Once you find a compatible unit, you need to drive it with a display card. Old display cards most likely cannot drive 4K 60hz. Currently only Nvidia’s newest GTX 9xx series have HDMI 2.0 built-in, and these cards are so huge that they might not fit inside the small cases that are popular these days. For other relatively new cards with DisplayPort you can see if you can find a DP-to-HDMI 2.0 cable, which is rumored to be available but I have never tried one personally.
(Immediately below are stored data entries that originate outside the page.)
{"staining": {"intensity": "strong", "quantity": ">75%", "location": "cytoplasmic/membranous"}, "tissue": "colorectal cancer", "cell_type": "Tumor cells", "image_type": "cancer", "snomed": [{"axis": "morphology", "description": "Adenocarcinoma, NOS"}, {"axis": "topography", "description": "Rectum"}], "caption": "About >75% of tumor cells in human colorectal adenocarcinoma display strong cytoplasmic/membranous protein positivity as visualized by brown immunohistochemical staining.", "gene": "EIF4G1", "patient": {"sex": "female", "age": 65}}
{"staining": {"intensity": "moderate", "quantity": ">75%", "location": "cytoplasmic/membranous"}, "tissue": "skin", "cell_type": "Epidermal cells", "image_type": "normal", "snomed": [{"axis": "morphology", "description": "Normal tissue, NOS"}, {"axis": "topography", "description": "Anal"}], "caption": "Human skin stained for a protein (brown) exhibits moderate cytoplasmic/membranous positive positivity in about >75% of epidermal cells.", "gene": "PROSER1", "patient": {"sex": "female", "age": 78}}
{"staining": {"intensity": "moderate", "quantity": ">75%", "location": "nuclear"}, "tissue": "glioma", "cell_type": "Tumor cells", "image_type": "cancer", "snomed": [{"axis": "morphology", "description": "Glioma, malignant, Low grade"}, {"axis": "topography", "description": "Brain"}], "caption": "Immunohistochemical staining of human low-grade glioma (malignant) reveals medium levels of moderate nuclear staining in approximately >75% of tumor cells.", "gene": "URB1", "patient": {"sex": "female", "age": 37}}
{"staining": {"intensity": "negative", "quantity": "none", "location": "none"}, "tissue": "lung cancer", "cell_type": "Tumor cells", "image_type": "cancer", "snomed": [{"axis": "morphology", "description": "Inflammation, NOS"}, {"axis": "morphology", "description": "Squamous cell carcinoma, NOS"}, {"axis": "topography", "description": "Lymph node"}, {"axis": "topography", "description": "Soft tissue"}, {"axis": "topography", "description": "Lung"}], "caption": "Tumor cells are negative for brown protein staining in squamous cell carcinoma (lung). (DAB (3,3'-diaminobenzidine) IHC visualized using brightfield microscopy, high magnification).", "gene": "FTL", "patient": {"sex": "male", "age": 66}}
Modern TV use a variety of techniques to enhance images. These techniques are developed for videos, however, and are unsuitable for monitor purpose. This means you want to turn as many of these features off as possible. The list of features you want to try turning off includes:
Dynamic contrast, dynamic color, automatic black level adjustment, noise reduction, Motion-Eye Care (for LG). For Samsung and LG units at least, these features—plus some others than you cannot control manually–are turned off when you label the input as “PC”. You can test whether you are settings things right by opening the this image┬áin 100% size. If all the text including the blue one is sharp and crispy, you are good.

Limitations and Additional Thoughts
There are a couple of drawbacks in using televisions as monitors. First, they usually have glossy screen, which is not ideal for office work. Second, the glass panel is a lot thicker than typical computer monitor, and with the screen being so large, some pixels at the edges will be blocked by the glass itself. The second issue can be overcome by using the newest curved televisions from Samsung and LG, but those are a lot more expensive than their flat counterparts.


One more issue to consider is whether you need a smart TV. Smart TV provides a lot of functionalities, but with the unit being connected to a computer all the time you might not need most of them, and ‘dump’ 4K televisions are significantly cheaper than their smart counterparts.

Total Cost
LG UF6750 UHD TV: HK$6400 (comes with gifts worth approx. HK$200)
Wall mount with 60cm arm: HK$300
MSI Nvidia GTX960 display card: HK$1600
Grand Total: HK$8300 (US$1070)

2 thoughts on “Setting up a Large-Format 4K Office Monitor

  1. It is quite big overall, but the pixel density is comparable to 24″ Full-HD monitors, so it is quite comfortable. I put my most-frequently used windows in the center and less-often used items, such as file explorer and email client, on the side.